Conclusion: The Courage of Covenant Love

James ends his letter here, abruptly. There is no "farewell" or "grace be with you." He wants this final, stark command to ring in our ears. This is Christianity with its sleeves rolled up. This is covenant love in action. It is the furthest thing from the sentimental, syrupy nonsense that often passes for love in the modern church.

True love does not watch a brother walk toward a cliff and say nothing for fear of offending him. True love does not value a superficial peace over a brother's soul. True love is willing to risk friendship for the sake of faithfulness. It is willing to have the hard conversation, to speak the hard truth, because it knows that the "wounds of a friend are faithful" (Proverbs 27:6).

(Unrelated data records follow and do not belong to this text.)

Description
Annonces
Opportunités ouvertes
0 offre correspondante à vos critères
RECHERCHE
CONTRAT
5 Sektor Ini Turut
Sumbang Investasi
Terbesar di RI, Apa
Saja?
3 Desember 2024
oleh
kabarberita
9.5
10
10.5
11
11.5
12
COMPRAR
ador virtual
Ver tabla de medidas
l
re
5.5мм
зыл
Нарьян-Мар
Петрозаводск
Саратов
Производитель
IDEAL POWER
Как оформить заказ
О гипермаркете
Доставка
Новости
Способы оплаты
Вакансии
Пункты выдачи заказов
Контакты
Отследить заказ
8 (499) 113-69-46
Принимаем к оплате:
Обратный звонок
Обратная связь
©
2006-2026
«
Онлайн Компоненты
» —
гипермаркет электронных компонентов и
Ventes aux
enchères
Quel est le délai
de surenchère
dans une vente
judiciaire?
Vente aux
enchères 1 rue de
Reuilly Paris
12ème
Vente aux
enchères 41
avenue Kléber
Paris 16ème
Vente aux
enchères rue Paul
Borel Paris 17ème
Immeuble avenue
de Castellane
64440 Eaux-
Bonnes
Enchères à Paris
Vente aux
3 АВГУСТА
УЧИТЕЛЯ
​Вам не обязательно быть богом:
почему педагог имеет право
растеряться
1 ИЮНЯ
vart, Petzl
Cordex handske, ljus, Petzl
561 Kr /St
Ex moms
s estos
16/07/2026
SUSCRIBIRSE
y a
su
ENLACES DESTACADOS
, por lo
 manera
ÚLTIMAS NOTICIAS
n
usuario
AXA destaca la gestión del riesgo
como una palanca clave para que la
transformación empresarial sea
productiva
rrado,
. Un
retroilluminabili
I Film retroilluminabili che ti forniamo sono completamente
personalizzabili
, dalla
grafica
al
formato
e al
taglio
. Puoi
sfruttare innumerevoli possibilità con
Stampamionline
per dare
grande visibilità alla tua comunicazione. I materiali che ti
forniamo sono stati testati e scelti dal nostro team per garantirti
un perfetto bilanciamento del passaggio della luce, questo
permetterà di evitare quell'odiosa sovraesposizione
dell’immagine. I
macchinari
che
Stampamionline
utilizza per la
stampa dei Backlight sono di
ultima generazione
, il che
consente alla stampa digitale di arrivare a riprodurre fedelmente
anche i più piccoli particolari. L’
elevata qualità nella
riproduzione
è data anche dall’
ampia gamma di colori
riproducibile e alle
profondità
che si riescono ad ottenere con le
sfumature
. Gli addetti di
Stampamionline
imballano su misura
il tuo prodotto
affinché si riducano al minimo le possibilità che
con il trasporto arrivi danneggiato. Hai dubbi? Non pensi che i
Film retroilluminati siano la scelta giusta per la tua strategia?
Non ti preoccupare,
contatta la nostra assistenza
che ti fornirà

This is our duty. Look around you. Who is beginning to drift? Who has been absent for a few weeks? Whose talk is increasingly indistinguishable from the world's? Who has grown cold and cynical? Do not say, "It's none of my business." According to James, it is your business. You are the "one" who is to turn him back.

Pray for courage. Pray for wisdom. Pray for a spirit of gentleness. And then, in the name of the Lord Jesus, who left the glory of heaven to seek and to save the lost, go after your brother. The stakes are a soul, and the reward is participating in the joy of heaven over one sinner who repents. This is the work of the church. This is the work of every Christian. Let us be found faithful.